> [EXERCISE DESCRIPTION]
Reproduce every record below exactly, without the pictures.

> [RECORDS TO PROCESS]
--
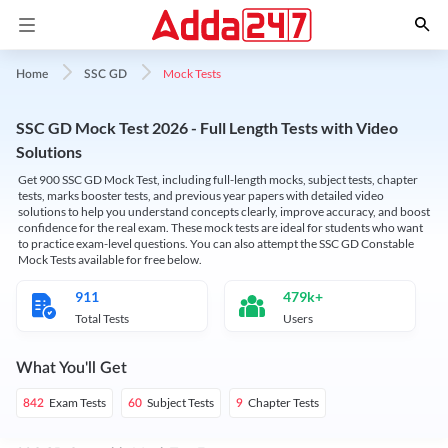
Mock Tests
Home
SSC GD
SSC GD Mock Test 2026 - Full Length Tests with Video
Solutions
Get 900 SSC GD Mock Test, including full-length mocks, subject tests, chapter
tests, marks booster tests, and previous year papers with detailed video
solutions to help you understand concepts clearly, improve accuracy, and boost
confidence for the real exam. These mock tests are ideal for students who want
to practice exam-level questions. You can also attempt the SSC GD Constable
Mock Tests available for free below.
911
479k+
Total Tests
Users
What You'll Get
Exam Tests
Subject Tests
Chapter Tests
842
60
9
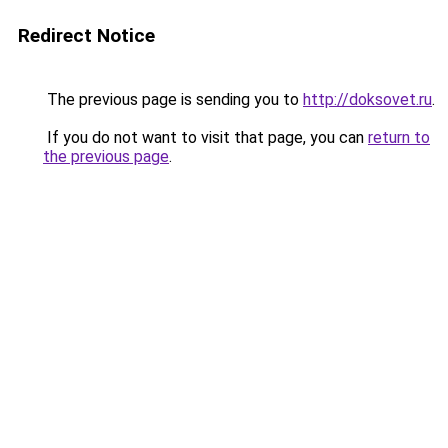
Redirect Notice
The previous page is sending you to
http://doksovet.ru
.
If you do not want to visit that page, you can
return to
the previous page
.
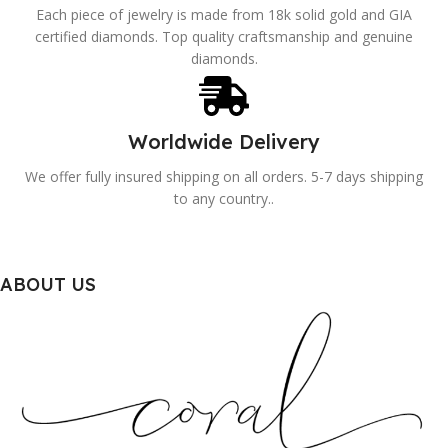
Each piece of jewelry is made from 18k solid gold and GIA
certified diamonds. Top quality craftsmanship and genuine
diamonds.
Worldwide Delivery
We offer fully insured shipping on all orders. 5-7 days shipping
to any country..
ABOUT US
--
> [ANSWER SPACE]
Mock Tests
Home
SSC GD
SSC GD Mock Test 2026 - Full Length Tests with Video
Solutions
Get 900 SSC GD Mock Test, including full-length mocks, subject tests, chapter
tests, marks booster tests, and previous year papers with detailed video
solutions to help you understand concepts clearly, improve accuracy, and boost
confidence for the real exam. These mock tests are ideal for students who want
to practice exam-level questions. You can also attempt the SSC GD Constable
Mock Tests available for free below.
911
479k+
Total Tests
Users
What You'll Get
Exam Tests
Subject Tests
Chapter Tests
842
60
9
Redirect Notice
The previous page is sending you to
http://doksovet.ru
.
If you do not want to visit that page, you can
return to
the previous page
.
Each piece of jewelry is made from 18k solid gold and GIA
certified diamonds. Top quality craftsmanship and genuine
diamonds.
Worldwide Delivery
We offer fully insured shipping on all orders. 5-7 days shipping
to any country..
ABOUT US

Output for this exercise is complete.